Yes, if a course is taught according to WRSTC standards, then the divers should come out able to plan and execute dives at that level on their own, and it is up them to decide how they want to extend those limits, or even if they want to extend those limits. People often say that OW courses only teach beginning diver to follow DMs, but I don't remember the PADI OW course even mentioning following a DM as a possibility. Maybe it does somewhere, but I don't remember it.As I understand the WRSTC requirements, open water courses are supposed to create autonomous divers, one who can plan a dive in similar conditions to which they were trained. They are to be competent in planning dives, buoyancy (depth control), basic navigation, deploying a DSBM while neutrally buoyant without a significant depth change (couple feet at most), and can handle the basic emergencies for which they were taught to handle.
If they so wished, they could remain within the constraints of their open water certification and enjoy a lifetime of diving. At that level, there are enough dive sites throughout the world that even if they are teenagers, they will never run out of dive sites.
What happens after that initial training is what really matters. Some people go out immediately and practice independent (with buddy) diving. As for me, in my first couple years of diving, I only dived on vacations in Cozumel, where all dives are by law led by DMs, and those DMs do everything for you. After a couple of years, I did my first non-Cozumel dives in Florida, and I was pretty much out to the dive site before it became clear to me that no one was going to set my gear up for me. I then had to remember how the gear setup worked.
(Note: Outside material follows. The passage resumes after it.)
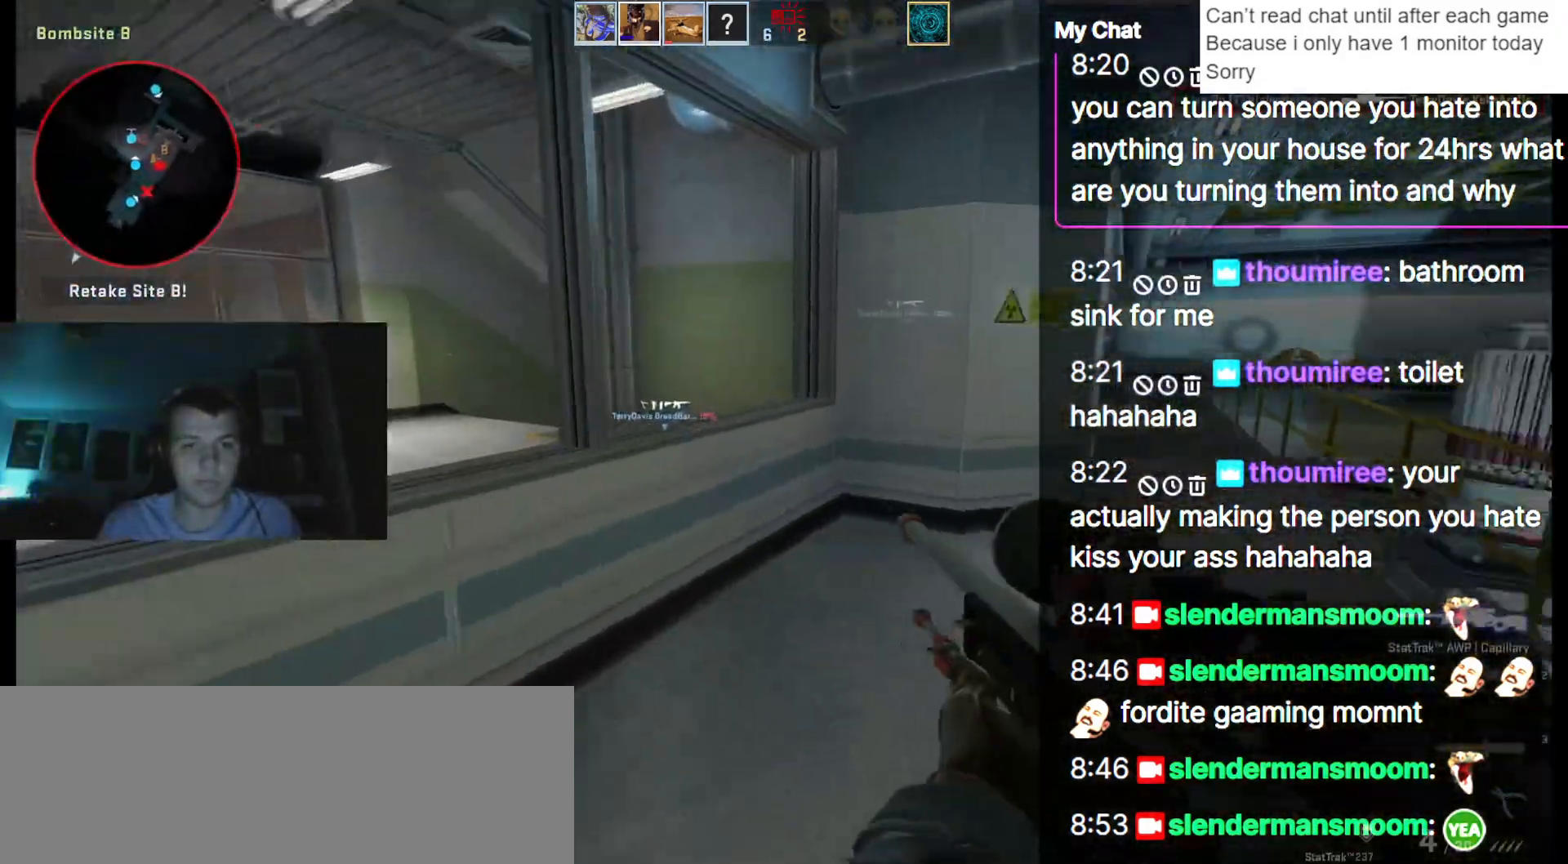
{"keys": ["d"], "events": [[300, "w", "up"], [350, "space", "down"], [450, "space", "up"]]}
On a few occasions teaching dive planning in OW classes, I have had students tell me that their experienced diver friends assured them that they only had to do that stuff in class. After that, they could forget it all, because "in the real world," DMs do all that stuff. For many people, that is true. I am quite sure that there are divers with hundreds of dives over many years who have not set up their gear since OW class and who haven't the foggiest idea how to do any of the dive planning they were taught in their classes. It is not that their training was lacking--they had just learned over the years to be dependent upon others.